When Justin and I visited Rio de Janeiro, we stayed in the Lapa neighborhood–a part of Rio once infamous for its high crime rates, which has transformed, in recent years, into the spot for late night fun.
But living in Lapa showed us that this part of Rio doesn’t just have a vibrant nightlife. Lapa is also one of the most colorful places, literally, in the entire city–from it’s brightly painted colonial buildings…
to its even more vivid street art.
And we want to share that Lapa’s colors (along with a bit of the area’s history) with you!
Taking a Stroll Through History
Walking down Lapa’s main avenue, Mem de Sá, today, it’s hard to imagine this area was once marshland (in the 18th and 19th centuries).
During that time in Lapa’s history, the Aqueduto da Carioca, built by slave labor, brought drinkable water from the hilltops down into the city. After the aqueduct stopped being used for this purpose at the beginning of the 20th century, the Arches were transformed into the Santa Teresa tram bridge.
In the early 20th century, Lapa transformed itself into a kind of French-style, bohemia–hence, its nickname, “Montmartre Carioca.”
The area’s elegant colonial mansions housed restaurants and music halls which played host to artists, politicians, intellectuals, and malandros (“young criminals”–term crops up often in Samba music.)
In the mid-20th century, as the government began to crack down on the kinds of vice-filled activities found frequently in Lapa, the area entered a period of decline.
New, modern buildings began to enter Lapa’s landscape in the 1960’s and 70’s. This contrast between old and new remains today as colonial-era homes stand check-to-jowl with huge modern structures.
Finding Beauty in Contrasts
But Lapa’s contrasts and contradictions are key elements of its character. Even the street art, we found, offers a mix of celebration (of the city, of Brazil, of art) and critique (of government policies, racism, poverty):
Fun fact: we got to meet the artist of the works below because he was a friend of our lovely Airbnb host, Antonio. (We highly recommend using Airbnb to help find your accommodation in Rio–having a local to help you navigate this city is absolutely fantastic. If you haven’t booked with Airbnb before, click here to get $35 off your first stay, compliments of Uncontained Life!)
A Love Letter to Rio
And of course, no overview of Lapa would be complete without a look at the Escadaria Selarón, a 215-step, tiled stairway created by Chilean artist Jorge Selarón.

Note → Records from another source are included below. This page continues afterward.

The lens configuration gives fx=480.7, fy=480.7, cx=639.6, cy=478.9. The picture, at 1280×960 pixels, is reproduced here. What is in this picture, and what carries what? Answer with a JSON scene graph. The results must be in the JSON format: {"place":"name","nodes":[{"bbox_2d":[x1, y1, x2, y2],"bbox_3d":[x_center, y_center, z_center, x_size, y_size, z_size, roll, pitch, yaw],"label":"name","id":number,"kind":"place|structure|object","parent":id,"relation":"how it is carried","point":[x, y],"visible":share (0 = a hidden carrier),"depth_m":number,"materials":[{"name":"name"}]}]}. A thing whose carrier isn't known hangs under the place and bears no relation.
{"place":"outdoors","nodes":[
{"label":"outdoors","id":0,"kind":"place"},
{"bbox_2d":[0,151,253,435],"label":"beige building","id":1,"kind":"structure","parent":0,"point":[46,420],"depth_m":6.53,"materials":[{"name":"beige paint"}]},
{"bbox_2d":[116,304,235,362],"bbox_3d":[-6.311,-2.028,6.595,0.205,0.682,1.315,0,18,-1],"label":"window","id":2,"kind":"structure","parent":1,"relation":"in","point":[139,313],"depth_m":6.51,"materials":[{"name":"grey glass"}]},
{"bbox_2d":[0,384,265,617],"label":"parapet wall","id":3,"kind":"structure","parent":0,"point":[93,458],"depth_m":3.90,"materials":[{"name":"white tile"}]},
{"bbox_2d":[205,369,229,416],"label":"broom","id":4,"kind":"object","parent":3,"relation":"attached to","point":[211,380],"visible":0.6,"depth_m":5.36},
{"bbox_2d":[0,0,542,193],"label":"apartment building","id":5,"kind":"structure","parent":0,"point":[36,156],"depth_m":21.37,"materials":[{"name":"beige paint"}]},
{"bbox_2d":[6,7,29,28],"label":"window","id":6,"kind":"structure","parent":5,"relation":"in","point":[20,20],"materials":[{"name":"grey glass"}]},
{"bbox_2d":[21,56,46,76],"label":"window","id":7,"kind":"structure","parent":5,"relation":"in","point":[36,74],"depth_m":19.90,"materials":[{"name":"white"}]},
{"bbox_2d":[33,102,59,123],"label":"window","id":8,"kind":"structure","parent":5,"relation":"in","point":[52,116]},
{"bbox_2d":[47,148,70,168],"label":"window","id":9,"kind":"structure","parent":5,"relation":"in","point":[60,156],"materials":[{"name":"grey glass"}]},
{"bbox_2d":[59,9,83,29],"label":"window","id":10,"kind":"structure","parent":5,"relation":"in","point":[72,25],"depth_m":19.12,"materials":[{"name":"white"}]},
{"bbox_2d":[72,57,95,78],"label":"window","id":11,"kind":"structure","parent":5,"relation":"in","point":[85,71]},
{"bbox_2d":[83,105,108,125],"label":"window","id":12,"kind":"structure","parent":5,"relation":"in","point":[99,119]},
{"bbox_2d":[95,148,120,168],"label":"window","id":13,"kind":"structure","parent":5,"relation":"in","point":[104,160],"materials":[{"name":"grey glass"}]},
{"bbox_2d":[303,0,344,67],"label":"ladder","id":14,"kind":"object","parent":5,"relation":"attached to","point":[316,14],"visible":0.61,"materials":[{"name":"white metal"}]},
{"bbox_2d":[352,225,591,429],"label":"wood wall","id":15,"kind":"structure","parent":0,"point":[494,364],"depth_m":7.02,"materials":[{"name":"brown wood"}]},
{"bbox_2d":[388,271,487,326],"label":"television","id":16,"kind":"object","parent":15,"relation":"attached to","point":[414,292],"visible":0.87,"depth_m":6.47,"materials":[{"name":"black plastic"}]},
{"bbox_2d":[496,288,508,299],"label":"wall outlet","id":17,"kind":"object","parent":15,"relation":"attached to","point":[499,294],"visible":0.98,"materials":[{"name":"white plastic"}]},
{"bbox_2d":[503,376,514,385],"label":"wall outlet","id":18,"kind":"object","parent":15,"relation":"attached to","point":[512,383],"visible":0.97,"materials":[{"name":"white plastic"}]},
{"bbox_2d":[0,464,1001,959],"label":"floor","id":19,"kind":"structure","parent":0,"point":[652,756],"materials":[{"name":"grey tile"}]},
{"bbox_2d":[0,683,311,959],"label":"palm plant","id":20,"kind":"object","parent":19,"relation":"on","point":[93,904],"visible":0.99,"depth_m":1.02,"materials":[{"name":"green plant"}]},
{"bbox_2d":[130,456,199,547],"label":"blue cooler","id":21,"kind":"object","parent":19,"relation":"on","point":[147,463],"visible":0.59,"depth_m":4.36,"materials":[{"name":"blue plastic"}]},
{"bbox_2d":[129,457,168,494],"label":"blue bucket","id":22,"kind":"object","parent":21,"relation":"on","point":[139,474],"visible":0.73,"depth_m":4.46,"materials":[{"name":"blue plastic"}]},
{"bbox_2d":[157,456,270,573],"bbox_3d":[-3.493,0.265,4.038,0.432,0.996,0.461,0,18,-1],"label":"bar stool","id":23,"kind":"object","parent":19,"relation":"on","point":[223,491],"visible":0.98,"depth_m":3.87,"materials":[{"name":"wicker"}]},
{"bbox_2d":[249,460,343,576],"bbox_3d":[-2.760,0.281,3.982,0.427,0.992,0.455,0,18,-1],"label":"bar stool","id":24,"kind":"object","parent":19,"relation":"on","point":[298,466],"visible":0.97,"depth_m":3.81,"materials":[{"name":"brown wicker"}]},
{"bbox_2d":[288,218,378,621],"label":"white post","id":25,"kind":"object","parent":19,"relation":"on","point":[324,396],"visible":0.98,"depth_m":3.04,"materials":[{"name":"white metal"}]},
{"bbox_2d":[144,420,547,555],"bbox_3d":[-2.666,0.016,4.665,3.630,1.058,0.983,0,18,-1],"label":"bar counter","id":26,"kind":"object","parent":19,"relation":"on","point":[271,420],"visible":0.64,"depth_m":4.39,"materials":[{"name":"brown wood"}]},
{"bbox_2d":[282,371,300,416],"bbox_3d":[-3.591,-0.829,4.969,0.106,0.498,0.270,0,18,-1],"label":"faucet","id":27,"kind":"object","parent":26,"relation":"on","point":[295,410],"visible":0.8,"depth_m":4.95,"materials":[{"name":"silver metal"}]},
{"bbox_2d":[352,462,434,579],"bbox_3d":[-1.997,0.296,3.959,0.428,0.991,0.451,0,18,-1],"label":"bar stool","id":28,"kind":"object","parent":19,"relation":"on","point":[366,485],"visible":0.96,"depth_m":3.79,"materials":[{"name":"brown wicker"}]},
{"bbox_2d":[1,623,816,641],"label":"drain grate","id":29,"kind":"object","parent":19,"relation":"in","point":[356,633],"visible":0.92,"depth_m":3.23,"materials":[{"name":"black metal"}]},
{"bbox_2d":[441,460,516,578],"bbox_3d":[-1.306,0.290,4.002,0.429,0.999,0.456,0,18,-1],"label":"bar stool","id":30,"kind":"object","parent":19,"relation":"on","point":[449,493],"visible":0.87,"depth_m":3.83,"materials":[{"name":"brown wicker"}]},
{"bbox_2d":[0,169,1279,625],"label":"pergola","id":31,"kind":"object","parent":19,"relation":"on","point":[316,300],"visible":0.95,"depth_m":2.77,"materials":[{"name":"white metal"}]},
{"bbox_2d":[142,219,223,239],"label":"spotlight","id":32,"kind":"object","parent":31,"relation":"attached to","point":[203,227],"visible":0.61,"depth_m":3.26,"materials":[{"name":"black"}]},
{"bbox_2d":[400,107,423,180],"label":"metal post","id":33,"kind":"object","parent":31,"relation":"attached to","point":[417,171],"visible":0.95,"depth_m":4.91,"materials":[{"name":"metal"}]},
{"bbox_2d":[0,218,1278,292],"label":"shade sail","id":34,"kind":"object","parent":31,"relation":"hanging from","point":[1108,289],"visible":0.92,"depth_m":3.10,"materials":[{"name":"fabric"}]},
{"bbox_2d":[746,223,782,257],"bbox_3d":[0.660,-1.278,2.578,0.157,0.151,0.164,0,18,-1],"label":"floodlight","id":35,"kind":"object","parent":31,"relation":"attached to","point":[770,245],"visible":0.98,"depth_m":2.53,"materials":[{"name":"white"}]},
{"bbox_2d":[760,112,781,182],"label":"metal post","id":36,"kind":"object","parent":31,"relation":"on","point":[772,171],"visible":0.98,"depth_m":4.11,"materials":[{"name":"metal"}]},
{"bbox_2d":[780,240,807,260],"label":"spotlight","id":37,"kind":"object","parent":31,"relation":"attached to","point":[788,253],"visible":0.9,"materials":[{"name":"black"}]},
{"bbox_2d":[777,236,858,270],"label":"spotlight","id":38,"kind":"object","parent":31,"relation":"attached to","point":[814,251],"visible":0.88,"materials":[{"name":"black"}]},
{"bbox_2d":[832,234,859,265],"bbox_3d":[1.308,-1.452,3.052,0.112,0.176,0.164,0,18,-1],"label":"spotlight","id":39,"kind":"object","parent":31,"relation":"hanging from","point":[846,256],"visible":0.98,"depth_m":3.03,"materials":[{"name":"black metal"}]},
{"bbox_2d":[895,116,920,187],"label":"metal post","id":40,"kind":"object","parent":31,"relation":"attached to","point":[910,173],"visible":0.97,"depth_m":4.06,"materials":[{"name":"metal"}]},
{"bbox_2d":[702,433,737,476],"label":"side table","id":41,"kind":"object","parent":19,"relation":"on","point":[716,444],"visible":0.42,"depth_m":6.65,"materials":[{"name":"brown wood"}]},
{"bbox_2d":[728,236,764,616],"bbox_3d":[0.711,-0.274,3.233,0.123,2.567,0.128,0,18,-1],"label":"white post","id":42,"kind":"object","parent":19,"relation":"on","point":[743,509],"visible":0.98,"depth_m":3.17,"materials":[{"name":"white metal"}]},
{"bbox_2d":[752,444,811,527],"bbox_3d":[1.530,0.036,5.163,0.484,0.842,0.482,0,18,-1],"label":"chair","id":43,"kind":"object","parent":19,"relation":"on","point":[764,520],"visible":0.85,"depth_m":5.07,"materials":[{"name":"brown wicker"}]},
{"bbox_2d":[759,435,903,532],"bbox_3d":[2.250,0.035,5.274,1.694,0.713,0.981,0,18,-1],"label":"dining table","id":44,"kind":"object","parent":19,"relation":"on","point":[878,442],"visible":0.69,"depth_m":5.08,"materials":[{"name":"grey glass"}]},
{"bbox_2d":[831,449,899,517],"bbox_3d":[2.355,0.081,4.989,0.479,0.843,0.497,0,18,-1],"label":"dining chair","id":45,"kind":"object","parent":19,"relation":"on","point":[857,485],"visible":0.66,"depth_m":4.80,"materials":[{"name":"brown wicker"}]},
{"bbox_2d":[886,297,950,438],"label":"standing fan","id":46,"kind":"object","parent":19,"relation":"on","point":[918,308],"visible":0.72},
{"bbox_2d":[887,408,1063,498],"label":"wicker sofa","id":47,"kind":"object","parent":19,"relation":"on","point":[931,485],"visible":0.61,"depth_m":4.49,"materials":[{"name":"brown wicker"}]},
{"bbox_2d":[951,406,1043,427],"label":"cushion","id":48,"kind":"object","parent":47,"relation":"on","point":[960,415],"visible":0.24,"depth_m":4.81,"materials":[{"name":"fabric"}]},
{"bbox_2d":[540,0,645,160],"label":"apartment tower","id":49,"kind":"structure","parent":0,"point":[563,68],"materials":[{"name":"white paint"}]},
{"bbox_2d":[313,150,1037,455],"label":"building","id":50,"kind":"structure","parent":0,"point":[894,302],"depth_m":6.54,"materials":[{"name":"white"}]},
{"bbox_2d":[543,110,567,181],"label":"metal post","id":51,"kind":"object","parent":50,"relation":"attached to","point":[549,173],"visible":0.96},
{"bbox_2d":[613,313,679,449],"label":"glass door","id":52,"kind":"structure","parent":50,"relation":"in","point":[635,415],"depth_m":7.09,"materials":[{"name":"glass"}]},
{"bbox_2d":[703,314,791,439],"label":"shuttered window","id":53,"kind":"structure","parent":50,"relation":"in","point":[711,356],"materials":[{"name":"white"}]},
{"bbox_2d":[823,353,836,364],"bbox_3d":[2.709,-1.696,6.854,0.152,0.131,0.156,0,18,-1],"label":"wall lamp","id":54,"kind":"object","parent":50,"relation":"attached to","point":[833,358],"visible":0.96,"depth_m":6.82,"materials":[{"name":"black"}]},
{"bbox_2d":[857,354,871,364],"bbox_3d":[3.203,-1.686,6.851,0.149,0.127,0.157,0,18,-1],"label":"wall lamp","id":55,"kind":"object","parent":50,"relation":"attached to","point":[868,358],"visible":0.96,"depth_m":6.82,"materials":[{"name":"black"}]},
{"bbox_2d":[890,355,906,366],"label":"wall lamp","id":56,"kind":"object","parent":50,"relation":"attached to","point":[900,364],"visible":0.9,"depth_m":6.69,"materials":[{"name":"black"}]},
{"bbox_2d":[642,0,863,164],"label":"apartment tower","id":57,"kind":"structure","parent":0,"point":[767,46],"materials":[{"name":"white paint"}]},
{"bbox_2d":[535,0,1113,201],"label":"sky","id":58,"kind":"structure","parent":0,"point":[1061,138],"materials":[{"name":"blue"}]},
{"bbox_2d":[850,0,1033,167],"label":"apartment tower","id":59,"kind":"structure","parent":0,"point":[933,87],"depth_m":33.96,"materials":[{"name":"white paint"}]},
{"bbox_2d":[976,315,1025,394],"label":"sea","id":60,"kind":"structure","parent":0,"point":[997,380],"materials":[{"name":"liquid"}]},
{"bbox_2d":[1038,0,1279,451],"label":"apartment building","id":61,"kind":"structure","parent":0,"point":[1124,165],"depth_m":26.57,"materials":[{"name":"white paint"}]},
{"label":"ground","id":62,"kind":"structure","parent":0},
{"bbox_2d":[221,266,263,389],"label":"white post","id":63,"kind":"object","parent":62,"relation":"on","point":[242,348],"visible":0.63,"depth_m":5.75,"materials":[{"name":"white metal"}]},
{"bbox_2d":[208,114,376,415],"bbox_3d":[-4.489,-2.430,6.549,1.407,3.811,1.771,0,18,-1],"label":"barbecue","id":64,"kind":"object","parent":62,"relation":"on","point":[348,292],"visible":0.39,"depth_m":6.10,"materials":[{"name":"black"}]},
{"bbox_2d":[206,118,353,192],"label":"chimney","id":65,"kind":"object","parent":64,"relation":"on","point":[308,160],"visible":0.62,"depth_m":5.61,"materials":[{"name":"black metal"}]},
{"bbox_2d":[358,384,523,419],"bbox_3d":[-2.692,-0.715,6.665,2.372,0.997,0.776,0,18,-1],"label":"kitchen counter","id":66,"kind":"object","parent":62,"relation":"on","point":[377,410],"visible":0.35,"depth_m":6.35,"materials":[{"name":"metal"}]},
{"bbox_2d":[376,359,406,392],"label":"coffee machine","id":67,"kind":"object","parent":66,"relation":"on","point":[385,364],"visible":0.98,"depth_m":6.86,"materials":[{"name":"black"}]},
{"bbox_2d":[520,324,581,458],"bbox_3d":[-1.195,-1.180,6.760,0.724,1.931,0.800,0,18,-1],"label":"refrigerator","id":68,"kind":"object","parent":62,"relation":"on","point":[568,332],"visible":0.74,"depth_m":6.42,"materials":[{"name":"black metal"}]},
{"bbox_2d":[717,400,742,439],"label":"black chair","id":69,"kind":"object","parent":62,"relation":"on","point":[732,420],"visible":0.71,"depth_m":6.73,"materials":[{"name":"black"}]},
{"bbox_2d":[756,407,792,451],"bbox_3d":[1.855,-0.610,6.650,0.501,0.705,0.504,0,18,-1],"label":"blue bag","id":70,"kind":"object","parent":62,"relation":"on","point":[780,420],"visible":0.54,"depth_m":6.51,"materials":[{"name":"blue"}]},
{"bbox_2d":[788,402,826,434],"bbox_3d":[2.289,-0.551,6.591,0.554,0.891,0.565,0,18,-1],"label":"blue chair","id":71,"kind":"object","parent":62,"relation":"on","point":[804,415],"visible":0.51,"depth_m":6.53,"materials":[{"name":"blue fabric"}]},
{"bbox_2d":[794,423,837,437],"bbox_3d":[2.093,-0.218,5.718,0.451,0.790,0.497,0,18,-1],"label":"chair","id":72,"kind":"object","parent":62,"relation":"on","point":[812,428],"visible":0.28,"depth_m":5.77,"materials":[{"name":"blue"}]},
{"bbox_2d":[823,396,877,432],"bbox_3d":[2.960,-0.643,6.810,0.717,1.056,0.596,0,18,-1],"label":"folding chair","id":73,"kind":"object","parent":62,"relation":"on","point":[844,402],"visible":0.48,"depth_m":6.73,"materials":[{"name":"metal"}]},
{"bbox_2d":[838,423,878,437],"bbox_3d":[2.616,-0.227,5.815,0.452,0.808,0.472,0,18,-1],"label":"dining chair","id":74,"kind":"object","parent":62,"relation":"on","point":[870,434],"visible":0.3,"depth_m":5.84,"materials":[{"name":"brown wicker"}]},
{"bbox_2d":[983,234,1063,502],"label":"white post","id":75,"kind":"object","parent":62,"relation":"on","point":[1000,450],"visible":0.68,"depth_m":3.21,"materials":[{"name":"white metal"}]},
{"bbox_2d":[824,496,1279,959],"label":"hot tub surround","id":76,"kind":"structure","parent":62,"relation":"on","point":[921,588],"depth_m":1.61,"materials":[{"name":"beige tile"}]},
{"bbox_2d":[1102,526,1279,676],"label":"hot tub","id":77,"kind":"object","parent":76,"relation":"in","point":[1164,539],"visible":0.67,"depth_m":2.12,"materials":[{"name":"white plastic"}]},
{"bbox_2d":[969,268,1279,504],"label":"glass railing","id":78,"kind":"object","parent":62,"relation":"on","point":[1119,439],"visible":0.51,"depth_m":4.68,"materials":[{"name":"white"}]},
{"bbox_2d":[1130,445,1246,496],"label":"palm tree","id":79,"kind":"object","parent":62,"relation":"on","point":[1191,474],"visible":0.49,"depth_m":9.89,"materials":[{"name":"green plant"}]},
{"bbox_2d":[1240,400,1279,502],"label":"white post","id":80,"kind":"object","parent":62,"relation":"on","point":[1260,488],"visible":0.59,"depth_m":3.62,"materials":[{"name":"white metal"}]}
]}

Selarón constructed his staircase (which contains more than 4,000 tiles) as both a love letter to Rio, and as a commentary on Brazil’s treatment of its most historically disadvantaged inhabitants: non-white favela-dwellers.
(You can see more photos of the staircase over here!)
As Lapa continues to revitalize, it’s possible the area may lose some of its rougher edges. But we hope its weird, wonderful, colorful spirit always remains.